As infections in the country climbed — including at the Kumbh Mela — Modi asked the religious leaders to consider making the rest of their observances symbolic in nature. Still, about 25,000 people took part in the final bathing ritual held Wednesday. More than 3 million devotees took part in one on April 12.
Meanwhile, Modi threw himself into several state election campaigns, including a crucial one for his party in the state of West Bengal. Although the state was not one of the hardest-hit in the second surge, experts say the continued rallies sent a bad message.
While health officials were reminding people to wear masks and maintain distance, Indians saw “their prime minister doing just the opposite on national television every evening,” said Navjot Singh Dahiya, national vice president of the Indian Medical Association. Modi’s biggest failure is that “his government kept misleading people during such a huge tragedy. Now people are paying with their lives.”
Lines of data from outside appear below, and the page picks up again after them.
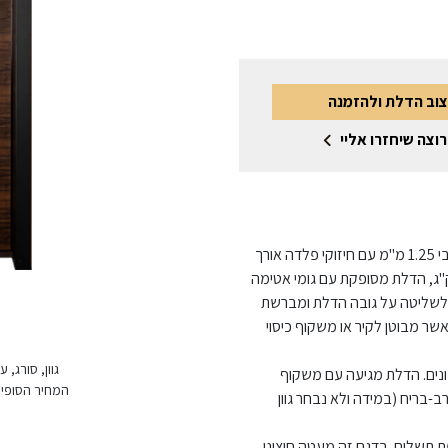
צוב הדלת ולהזמנה
רוצה שיחזרו אליי
דלת ליבת פלדה בחיפוי עץ/פורניר, צירי פייפ. הדלת בעובי 1.25 מ"מ עם חיזוקי פלדה אורך
ב פנימיים, עובי דלת 50 מ"מ • משקל הדלת כ- 50 ק"ג, הדלת מסופקת עם גומי אטימה
פי לשליטה על גובה הדלת ומברשת
ף בנייה מפלדה מגולוונת בעובי 1.5 מ"מ אשר מבוטן לקיר או משקוף כיסוי
גוון, סורג,
יצובים שונים. הדלת מגיעה עם משקוף
המחיר הסופי 
-בריח (במידה ולא נבחר גוון
פת תשלום. בדגם זה מעטה חיצוני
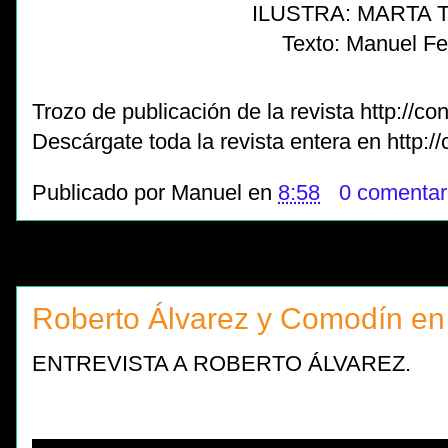
ILUSTRA: MARTA 
Texto: Manuel Fe
Trozo de publicación de la revista http://c
Descárgate toda la revista entera en http:/
Publicado por
Manuel
en
8:58
0 comentar
Roberto Álvarez y Comodín en 
ENTREVISTA A ROBERTO ÁLVAREZ.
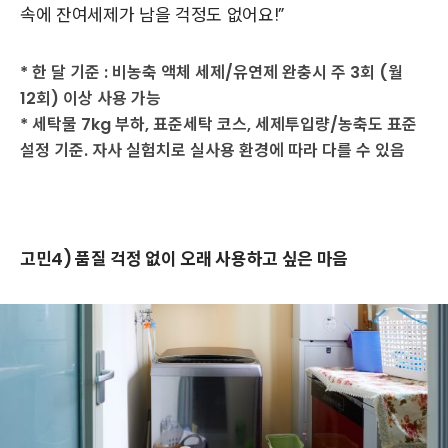
속에 잔여세제가 남을 걱정도 없어요!”
* 한 달 기준 : 비농축 액체 세제/유연제 완충시 주 3회 (월
12회) 이상 사용 가능
* 세탁물 7kg 부하, 표준세탁 코스, 세제투입량/농축도 표준
설정 기준. 자사 실험치로 실사용 환경에 따라 다를 수 있음
고민4) 품질 걱정 없이 오래 사용하고 싶은 마음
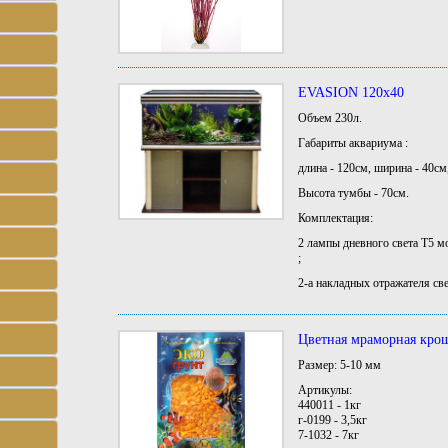
EVASION 120х40
Объем 230л.
Габариты аквариума :
длина - 120см, ширина - 40см
Высота тумбы - 70см.
Комплектация:
2 лампы дневного света Т5 м
;
2-а накладных отражателя св
Цветная мраморная кро
Размер: 5-10 мм
Артикулы:
440011 - 1кг
г-0199 - 3,5кг
7-1032 - 7кг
The current desperate struggle for oxygen across much of India has revealed a lack of preparation by the government for a new surge. Although India launched a bidding process to build more than 160 new oxygen plants at hospitals across the country in October, only a small fraction had been installed as of April, according to a report by Scroll.in, an Indian media outlet.
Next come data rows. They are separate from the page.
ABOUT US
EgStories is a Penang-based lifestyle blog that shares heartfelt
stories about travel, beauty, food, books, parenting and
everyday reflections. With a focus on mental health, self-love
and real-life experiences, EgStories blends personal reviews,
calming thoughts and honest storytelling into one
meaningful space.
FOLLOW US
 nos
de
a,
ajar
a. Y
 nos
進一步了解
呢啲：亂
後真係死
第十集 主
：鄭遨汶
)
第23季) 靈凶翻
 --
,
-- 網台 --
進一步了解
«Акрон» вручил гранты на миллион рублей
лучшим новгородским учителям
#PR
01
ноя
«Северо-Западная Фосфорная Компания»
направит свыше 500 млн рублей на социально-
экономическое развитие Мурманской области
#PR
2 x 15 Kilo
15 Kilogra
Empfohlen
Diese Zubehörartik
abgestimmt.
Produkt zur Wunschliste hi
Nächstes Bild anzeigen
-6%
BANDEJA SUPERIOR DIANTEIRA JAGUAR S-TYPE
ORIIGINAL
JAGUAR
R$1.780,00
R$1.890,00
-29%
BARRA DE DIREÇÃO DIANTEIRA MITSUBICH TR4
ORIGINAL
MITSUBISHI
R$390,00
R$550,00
In the past two weeks, the government has announced plans to build hundreds more oxygen plants across the country using money from a discretionary relief fund set up by Modi to tackle the pandemic. The fund’s donors and its precise outlays have not been disclosed.
India launched a nationwide vaccination drive in January but sent more than 60 million doses of domestically produced vaccine to other countries, both through commercial deals and as gifts in a form of vaccine diplomacy. Such exports were halted in late March as case numbers began to rise in India. More recently, the government announced that it would open vaccinations to everyone over the age of 18 — but it not clear that it has the supplies to do so.
Now anger is growing, even among Modi voters. Shivashankarappa, a 60-year-old in the southern state of Karnataka who goes by one name and works at a wholesale agricultural market, has been a Modi supporter for years. He thought Modi handled the first wave of the pandemic well but said he was disgusted to see him on the campaign trail as deaths began to rise.
“Isn’t there value for human life? Is an election more important than people?” he asked. If Modi “takes credit for the first wave going away, he has to take the blame now.”
For BJP supporters whose relatives died trying to find treatment for covid-19, the sense of betrayal is acute. Arun Kumar Goyal is a lawyer in the northern state of Uttar Pradesh and has been a BJP party worker for nearly two decades. His mother-in-law was turned away from a hospital after hospital on April 25. She received a few hours of oxygen at a site run by volunteers but died at home the next morning, Goyal said.
“I will never support the party again,” said Goyal, 53. “The government is completely absent. They have left the people to fend for themselves.”
Shams Irfan in Srinagar, India, and Mohit Rao in Bangalore contributed to this report.